Les présidents turc et russe, le 10 octobre dernier à Istanbul. (photo AFP)

L’assassinat de l’ambassadeur russe en Turquie, interprété des deux côtés comme une « provocation » destinée à saper des relations tout juste rétablies, a toutes les chances de rapprocher encore davantage deux pays partenaires qui cherchent à surmonter leurs divergences dans le conflit syrien.

Les images glaçantes du meurtre à bout portant et en direct d’Andreï Karlov ont inévitablement suscité le parallèle avec l’assassinat en juin 1914 à Sarajevo de l’archiduc François-Ferdinand qui avait précipité par le mécanisme des alliances la Première Guerre mondiale. Mais la comparaison a rapidement tourné court, la Russie et la Turquie, bien que rivaux en Syrie, affichant immédiatement leur volonté d’apaisement.

Dès les premières heures qui ont suivi lundi soir le meurtre d’Andreï Karlov, tué par balles par un policier turc à Ankara, M. Erdogan avait téléphoné à son homologue russe.

Dans la foulée, Vladimir Poutine annonçait, avec le feu vert turc, l’envoi d’enquêteurs russes à Ankara pour tenter d’établir les commanditaires du meurtre. Ces dix-huit enquêteurs, agents des services secrets et diplomates ont atterri mardi matin dans la capitale turque.

Et surtout, à la télévision, le président russe définissait clairement ce qu’il considère être le but de l’assassinat de l’ambassadeur: « perturber la normalisation des relations russo-turques », à peine sorties de l’ornière après près d’un an de crise.

M. Erdogan a confirmé mardi que la coopération russo-turque, y compris sur la Syrie, n’était pas en danger, répondant à une volonté similaire formulée la veille par Vladimir Poutine.

« Les Russes ne vont pas blâmer les Turcs pour (ce meurtre), mais vont chercher à en profiter pour obtenir des gains plus importants » dans le contexte syrien, estime James Nixey, expert de la Russie au centre de réflexion Chatham House.

Le porte-parole du Kremlin, Dmitri Peskov, expliquait ainsi mardi que « la seule chose raisonnable à faire » pour Moscou et Ankara est « d’être encore plus proches et efficaces dans la coopération contre ceux qui sont derrière cette provocation ». La veille, la diplomatie turque avait déjà assuré qu’elle ferait tout pour préserver l’amitié entre les deux pays.

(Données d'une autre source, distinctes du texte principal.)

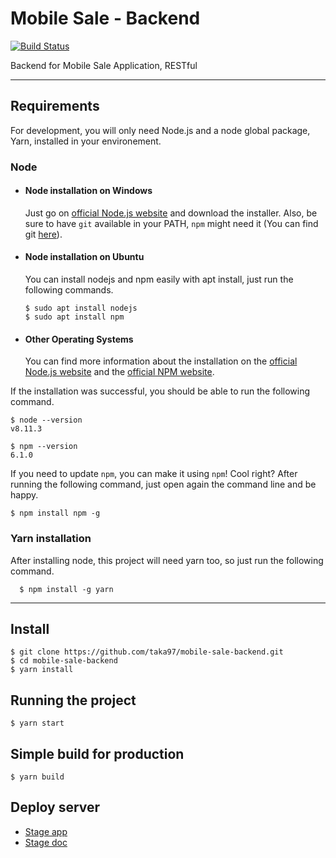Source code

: # Mobile Sale - Backend
[![Build Status](https://travis-ci.com/taka97/mobile-sale-backend.svg?branch=master)](https://travis-ci.com/taka97/mobile-sale-backend)

Backend for Mobile Sale Application, RESTful

---
## Requirements

For development, you will only need Node.js and a node global package, Yarn, installed in your environement.

### Node
- #### Node installation on Windows

  Just go on [official Node.js website](https://nodejs.org/) and download the installer.
Also, be sure to have `git` available in your PATH, `npm` might need it (You can find git [here](https://git-scm.com/)).

- #### Node installation on Ubuntu

  You can install nodejs and npm easily with apt install, just run the following commands.

      $ sudo apt install nodejs
      $ sudo apt install npm

- #### Other Operating Systems
  You can find more information about the installation on the [official Node.js website](https://nodejs.org/) and the [official NPM website](https://npmjs.org/).

If the installation was successful, you should be able to run the following command.

    $ node --version
    v8.11.3

    $ npm --version
    6.1.0

If you need to update `npm`, you can make it using `npm`! Cool right? After running the following command, just open again the command line and be happy.

    $ npm install npm -g

###
### Yarn installation
  After installing node, this project will need yarn too, so just run the following command.

      $ npm install -g yarn

---

## Install

    $ git clone https://github.com/taka97/mobile-sale-backend.git
    $ cd mobile-sale-backend
    $ yarn install

## Running the project

    $ yarn start

## Simple build for production

    $ yarn build

## Deploy server
  * [Stage app](https://mobilesale-be-staging.herokuapp.com/api)
  * [Stage doc](https://mobilesale-be-staging.herokuapp.com/apiDocs)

Rapprochement sur la Syrie

Entre les pays héritiers des Empires russe et ottoman, les relations n’ont pas toujours été cordiales. Pendant près d’un an, Vladimir Poutine et Recep Tayyip Erdogan se sont livré une guerre des mots sur fond de profond désaccord sur le sort du président syrien Bachar al-Assad, allié de Moscou mais dont Ankara veut le départ.

Le différend tourne à la grave crise diplomatique en novembre 2015, lorsque la Turquie abat un bombardier russe au dessus de la frontière syrienne. Vladimir Poutine dénonce « un coup de poignard dans le dos ».

Furieux, il accuse pendant des mois son homologue turc et sa famille d’avoir partie liée avec l’organisation Etat islamique et de se livrer au trafic de pétrole. Ce n’est qu’en août 2016 que les deux hommes se réconcilient après un message de « regrets » d’Erdogan à Poutine et une visite du président turc à Moscou.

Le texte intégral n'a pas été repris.